- Exercise prompt
Leave out every picture, then transcribe the rest of the listing exactly.

- Input data
################

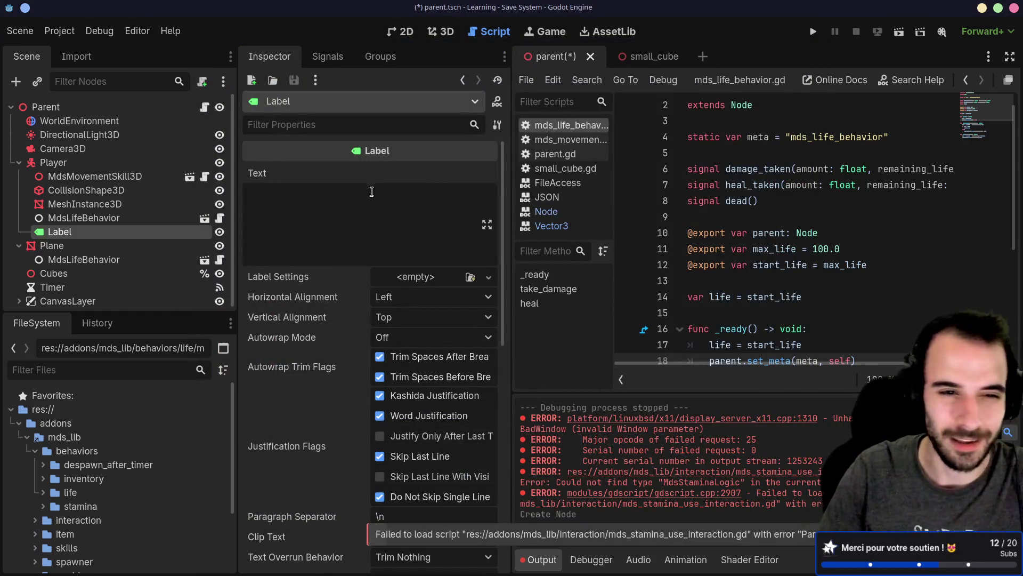
Move the Label above MdsMovementSkill3D under Player and rename it LifeLabel.
{"action": "mouse_move", "coordinate": [91, 233]}
{"action": "left_mouse_down"}
{"action": "mouse_move", "coordinate": [60, 212]}
{"action": "mouse_move", "coordinate": [61, 173]}
{"action": "left_mouse_up"}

################

- Your response
Move the Label above MdsMovementSkill3D under Player and rename it LifeLabel.
{"action": "mouse_move", "coordinate": [91, 233]}
{"action": "left_mouse_down"}
{"action": "mouse_move", "coordinate": [60, 212]}
{"action": "mouse_move", "coordinate": [61, 173]}
{"action": "left_mouse_up"}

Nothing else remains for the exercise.